N.Cape schools reopen after violence

Around 16,000 children are due to return to school in the Northern Cape on Wednesday.

A file picture of pupils in class. Picture: Aletta Gardner/EWN.

JOHANNESBURG - Around 16,000 children are due to return to school in the Northern Cape on Wednesday, but questions have been raised about how community members were able to keep the institutions closed for so long.

Schools were closed around the Kuruman area in June, after intimidation by residents demanding a tarred road be built to the area.

Community members burnt down three schools in the area and refused to allow learners to be taught.

A task team headed by Police Minister Nathi Mthethwa was on Tuesday able to convince communities to reopen the institutions.

Non-governmental organisation Equal Education wants to know what happened within the ranks of Government that allowed the situation to explode so quickly.

Equal Education spokesperson Kathryn Schneider said: "We have to ask, if things are only being resolved now, was this situation communicated to other departments?"

But she said the matter also leads to a bigger problem.

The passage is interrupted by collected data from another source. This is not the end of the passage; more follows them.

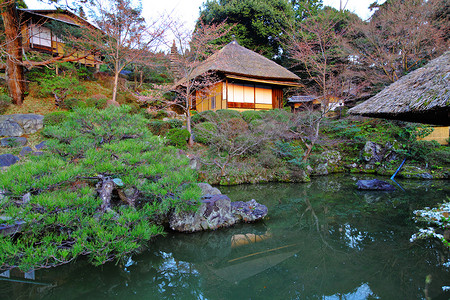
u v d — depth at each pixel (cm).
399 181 866
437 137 1077
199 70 1266
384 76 1205
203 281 295
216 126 987
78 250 263
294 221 498
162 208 374
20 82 895
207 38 1000
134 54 997
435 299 241
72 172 288
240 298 256
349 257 342
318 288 269
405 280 279
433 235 404
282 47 1761
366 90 1431
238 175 850
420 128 1018
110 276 301
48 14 1185
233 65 1338
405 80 386
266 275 303
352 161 1082
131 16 962
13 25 827
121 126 404
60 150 376
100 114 386
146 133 420
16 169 276
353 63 1390
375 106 369
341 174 1016
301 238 416
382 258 335
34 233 279
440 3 1098
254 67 1411
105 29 954
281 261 339
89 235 295
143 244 386
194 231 442
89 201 299
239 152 935
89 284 283
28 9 1127
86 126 390
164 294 266
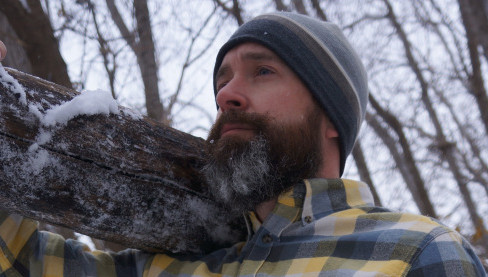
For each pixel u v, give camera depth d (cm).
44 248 132
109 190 117
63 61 204
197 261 131
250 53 138
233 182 121
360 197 133
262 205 132
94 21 279
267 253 120
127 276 137
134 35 285
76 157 112
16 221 126
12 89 103
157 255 137
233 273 121
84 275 132
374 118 545
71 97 115
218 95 133
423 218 116
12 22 193
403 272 103
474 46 349
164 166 126
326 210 126
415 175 440
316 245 117
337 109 139
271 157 124
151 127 127
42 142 106
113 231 121
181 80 313
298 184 129
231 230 139
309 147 131
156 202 125
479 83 367
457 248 108
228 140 123
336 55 143
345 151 144
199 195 134
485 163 627
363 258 109
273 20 142
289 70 137
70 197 112
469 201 502
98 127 115
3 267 120
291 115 132
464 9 337
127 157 119
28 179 105
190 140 136
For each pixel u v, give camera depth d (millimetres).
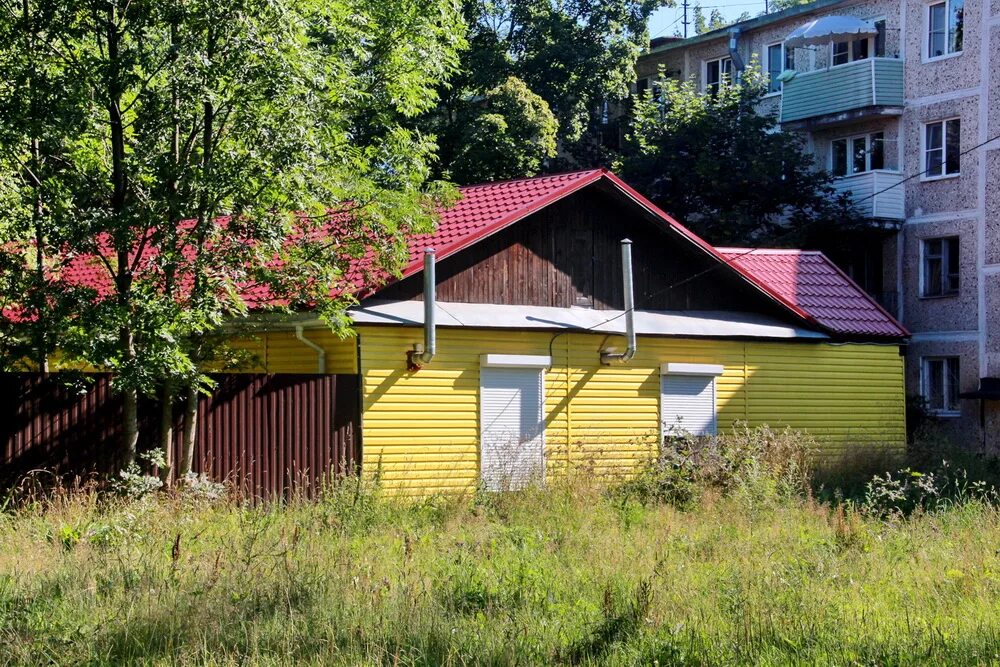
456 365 17562
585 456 18312
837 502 15602
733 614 8461
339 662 7238
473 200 19797
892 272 30719
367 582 9180
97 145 13797
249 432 15109
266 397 15336
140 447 14078
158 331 12633
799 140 31734
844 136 32312
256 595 8594
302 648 7504
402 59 15133
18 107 12625
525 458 18156
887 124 31141
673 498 15859
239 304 13367
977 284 28750
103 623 7863
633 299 19750
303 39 13461
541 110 31766
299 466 15562
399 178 14953
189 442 14234
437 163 31672
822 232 30344
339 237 14617
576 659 7500
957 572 9992
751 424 20938
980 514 13898
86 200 13031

"We also need to ask, at what point did the communication between government and the community breakdown which made the situation escalate so quickly and get out of control."

Schneider is worried communities could start holding schools to ransom.

"We really need to look at how we can get parents and communities to start viewing schools as places that need to be protected and insulated from political turbulence, rather than being used as bargaining chips in service delivery issues."

Meanwhile, the Department of Basic Education hopes the vast majority of school children in the area attend classes today.